You don’t want to say luck, but plug in what USC normally shoots on those jumpers, and you take 10 points off the board, so, it meant something.

I said there were two surprising takeaways. What USC was able to do on offense was one. The second, how bad the UVA offense is, actually not at all surprising, because we’re 11 games in now, and this is the team that we have to watch and root for and parse and the rest.

Virginia shot 43.9 percent, was 6-of-18 from three, 9-of-14 at the rim, 3-of-7 on two-point jumpers. Nothing remarkable.

The ugly thing: 19 turnovers on 60 possessions.

Point guard Kihei Clark had seven. For the season, Clark has 35 turnovers in 389 floor minutes.

As a freshman last year, Clark had 39 turnovers in 1,019 minutes.

The problem is that Clark is being asked to do too much, or maybe that’s not the right way to put it. It’s not that Tony Bennett is asking Clark to do too much, but somebody needs to do something, and Clark ends up being the guy.

He’s getting no help from the other guards – Tomas Woldetensae, Casey Morsell, Kody Stattmann. Those three played a combined 63 minutes, shot 5-of-14 from the floor, had 15 points, turned the ball over five times.

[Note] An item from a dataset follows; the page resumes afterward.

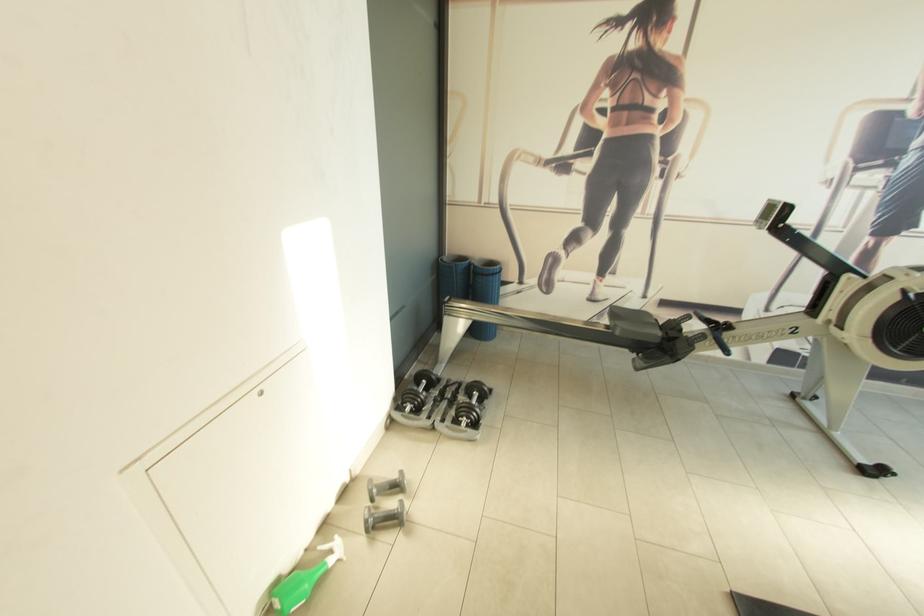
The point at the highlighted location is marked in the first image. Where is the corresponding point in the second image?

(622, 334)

They’re not bringing the ball up the floor, initiating the offense, posing any kind of threat running off screens in mover-blocker, spacing the floor in the ball screen offense.

They’re not doing anything.

It’s not their fault. Actually, Morsell is a four-star recruit; he’s expected to be doing more than he’s doing now. Woldetensae was in JUCO ball for a reason, you have to presume, and Stattmann was projected to be at best a rotation guy for a reason, again, have to presume.

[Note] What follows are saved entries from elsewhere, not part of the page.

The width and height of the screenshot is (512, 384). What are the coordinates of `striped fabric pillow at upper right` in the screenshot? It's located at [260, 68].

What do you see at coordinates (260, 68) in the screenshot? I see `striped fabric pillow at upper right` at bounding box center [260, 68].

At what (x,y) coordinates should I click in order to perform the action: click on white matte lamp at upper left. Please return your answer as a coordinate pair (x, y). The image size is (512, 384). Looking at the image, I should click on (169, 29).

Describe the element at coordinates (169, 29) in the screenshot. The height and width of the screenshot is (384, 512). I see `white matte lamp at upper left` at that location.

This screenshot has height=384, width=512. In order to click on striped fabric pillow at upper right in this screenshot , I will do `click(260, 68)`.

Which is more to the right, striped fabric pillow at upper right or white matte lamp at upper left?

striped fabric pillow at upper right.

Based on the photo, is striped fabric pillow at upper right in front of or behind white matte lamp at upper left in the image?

These guys would be pushing Ty Jerome and Kyle Guy in practice, fighting for scraps in terms of minutes, ideally, but when Jerome and Guy both decided to join De’Andre Hunter, who we all knew was leaving after last season, well, this year got tougher for Bennett and his staff.

The need for Morsell to develop accelerated mightily. Sam Hauser, unfortunately, is leading the scout team in scoring as a redshirt due to transfer rules.

Top 50 Class of 2020 recruits Jabri Abdur-Rahim and Reece Beekman are stuck finishing out their prep careers.

Both project to be dudes when they matriculate in the fall, but that’s next fall.

Where we are now: let’s be fair, it could be a lot tougher to stomach. (See: North Carolina.)

I keep saying this, but it’s not like anybody else in college basketball is saying, this is ours.

Virginia is as good as anybody, which is a positive way to say, nobody’s really that good this year.

Maybe somebody among Morsell, Stattmann, Woldetensae figures out how to put the ball in the bucket on a consistent basis, taking the pressure off Clark, allowing Mamadi Diakite, Braxton Key, Jay Huff to be more effective, more efficient.

If not, this is a gap year.

It’s probably a gap year, by the way. It’s probably best to just go ahead and accept that now and move on.